No long-term adverse events were reported from the problem, in which a sequence workflow can trigger “a discrepancy between initial skin marking on the skull and instrument trajectory,” the Warsaw, Ind.-based company said.
“In all cases, the issue was detected visually and/or through software prompts detected by the user and there have been no long-term adverse patient effects,” the company said Sept. 13. The issue does not affect other Rosa robot-assisted systems for brain, spine and knee procedures. Zimmer acquired the Rosa line when it bought Montpellier, France-based Medtech in 2016.
An upgrade to Rosa Brain 3.1 is under way; in the meantime, Zimmer said it’s working with surgeons to address the anomaly “to ensure that there is no disruption to their ability to safely perform procedures on their patients.”

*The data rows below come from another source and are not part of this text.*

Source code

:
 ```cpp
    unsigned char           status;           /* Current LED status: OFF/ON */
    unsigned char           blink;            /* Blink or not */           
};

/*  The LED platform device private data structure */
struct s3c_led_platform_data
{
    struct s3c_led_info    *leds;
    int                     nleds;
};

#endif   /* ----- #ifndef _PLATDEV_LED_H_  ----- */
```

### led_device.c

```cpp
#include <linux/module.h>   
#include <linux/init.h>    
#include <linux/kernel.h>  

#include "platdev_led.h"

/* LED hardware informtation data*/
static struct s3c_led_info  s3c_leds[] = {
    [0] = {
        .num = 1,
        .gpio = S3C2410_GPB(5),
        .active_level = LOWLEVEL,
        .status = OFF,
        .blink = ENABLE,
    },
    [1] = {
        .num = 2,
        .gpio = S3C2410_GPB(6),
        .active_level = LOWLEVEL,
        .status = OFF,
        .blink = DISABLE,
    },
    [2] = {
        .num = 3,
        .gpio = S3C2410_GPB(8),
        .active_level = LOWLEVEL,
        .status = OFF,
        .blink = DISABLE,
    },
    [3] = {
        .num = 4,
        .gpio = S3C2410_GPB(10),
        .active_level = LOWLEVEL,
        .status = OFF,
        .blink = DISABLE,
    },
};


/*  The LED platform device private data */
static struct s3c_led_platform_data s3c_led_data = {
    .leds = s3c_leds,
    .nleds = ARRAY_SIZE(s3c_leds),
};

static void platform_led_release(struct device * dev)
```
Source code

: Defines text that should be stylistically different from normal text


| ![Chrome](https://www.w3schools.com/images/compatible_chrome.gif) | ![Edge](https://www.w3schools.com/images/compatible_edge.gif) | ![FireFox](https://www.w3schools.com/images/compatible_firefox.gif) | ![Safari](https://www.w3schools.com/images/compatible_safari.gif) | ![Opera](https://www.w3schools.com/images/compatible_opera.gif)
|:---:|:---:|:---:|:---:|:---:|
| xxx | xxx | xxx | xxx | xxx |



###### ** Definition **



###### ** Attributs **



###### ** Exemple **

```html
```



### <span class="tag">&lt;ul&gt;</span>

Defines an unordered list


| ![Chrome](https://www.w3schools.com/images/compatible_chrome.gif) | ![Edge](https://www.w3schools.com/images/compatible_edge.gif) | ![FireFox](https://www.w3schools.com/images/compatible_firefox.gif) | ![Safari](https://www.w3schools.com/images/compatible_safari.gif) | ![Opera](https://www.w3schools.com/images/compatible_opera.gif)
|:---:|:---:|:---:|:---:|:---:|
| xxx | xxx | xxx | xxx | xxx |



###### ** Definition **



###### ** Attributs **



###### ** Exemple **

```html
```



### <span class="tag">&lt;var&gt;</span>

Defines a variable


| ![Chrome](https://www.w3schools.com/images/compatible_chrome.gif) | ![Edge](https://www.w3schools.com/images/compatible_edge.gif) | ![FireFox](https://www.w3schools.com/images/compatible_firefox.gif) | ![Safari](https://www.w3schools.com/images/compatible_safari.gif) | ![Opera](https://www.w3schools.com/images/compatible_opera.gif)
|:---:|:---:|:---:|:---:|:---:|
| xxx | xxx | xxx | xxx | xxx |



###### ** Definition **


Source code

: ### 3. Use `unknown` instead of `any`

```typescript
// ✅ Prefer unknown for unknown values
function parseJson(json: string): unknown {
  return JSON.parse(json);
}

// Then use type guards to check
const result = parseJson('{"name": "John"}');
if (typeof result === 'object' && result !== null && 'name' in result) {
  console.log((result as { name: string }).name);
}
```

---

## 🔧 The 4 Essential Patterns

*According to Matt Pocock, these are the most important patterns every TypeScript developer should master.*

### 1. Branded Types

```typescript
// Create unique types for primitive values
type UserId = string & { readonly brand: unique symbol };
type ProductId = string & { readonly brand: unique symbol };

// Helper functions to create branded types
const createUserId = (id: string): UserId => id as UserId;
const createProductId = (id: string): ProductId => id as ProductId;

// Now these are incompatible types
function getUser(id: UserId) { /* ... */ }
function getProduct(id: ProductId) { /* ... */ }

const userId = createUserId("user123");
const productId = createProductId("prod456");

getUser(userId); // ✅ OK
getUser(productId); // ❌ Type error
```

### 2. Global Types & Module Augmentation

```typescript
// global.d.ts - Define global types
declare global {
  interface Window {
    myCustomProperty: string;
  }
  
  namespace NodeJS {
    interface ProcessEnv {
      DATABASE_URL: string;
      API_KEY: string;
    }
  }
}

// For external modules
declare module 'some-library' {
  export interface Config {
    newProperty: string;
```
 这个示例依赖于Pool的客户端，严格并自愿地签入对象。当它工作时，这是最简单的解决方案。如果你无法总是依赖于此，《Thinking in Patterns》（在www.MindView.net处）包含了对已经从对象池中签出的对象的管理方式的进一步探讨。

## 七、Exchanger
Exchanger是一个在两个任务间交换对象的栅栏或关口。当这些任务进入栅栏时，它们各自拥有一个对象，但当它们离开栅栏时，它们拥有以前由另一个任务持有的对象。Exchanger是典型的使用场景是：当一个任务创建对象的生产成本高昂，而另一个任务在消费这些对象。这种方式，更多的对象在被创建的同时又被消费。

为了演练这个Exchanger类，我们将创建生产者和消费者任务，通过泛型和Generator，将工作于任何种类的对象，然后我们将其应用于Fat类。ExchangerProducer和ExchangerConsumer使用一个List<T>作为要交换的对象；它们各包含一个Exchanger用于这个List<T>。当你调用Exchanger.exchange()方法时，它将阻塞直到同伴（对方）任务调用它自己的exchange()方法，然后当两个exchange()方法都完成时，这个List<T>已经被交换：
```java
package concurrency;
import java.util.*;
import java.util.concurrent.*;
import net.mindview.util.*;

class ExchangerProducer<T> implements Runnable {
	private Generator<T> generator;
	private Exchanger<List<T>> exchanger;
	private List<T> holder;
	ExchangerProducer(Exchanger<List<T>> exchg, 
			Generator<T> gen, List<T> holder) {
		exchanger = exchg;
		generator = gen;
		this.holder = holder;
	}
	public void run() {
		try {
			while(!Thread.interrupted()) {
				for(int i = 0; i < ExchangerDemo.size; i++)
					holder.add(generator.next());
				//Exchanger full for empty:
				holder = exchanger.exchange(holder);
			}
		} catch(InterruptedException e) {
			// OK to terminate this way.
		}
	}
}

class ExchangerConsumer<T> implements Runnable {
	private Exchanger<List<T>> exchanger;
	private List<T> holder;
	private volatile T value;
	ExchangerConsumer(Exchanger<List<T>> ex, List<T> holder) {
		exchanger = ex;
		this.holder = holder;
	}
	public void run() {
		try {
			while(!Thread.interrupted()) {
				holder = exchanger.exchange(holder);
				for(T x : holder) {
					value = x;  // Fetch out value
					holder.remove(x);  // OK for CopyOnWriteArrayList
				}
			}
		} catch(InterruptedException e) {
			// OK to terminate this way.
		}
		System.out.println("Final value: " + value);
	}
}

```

“The company has also self-reported the need for the Rosa Brain 3.0 unit upgrade to the FDA, and the FDA is expected to assign a classification to this software recall action in the near term,” the company said. “Zimmer Biomet is dedicated to patient safety, and quality excellence is an integral aspect of our commitment to the patients and surgeons who rely on our products every day. We stand behind our products and we will reconfigure all of the Rosa Brain 3.0 units that are on the market today in a comprehensive and timely manner to ensure quality, safety and efficacy.”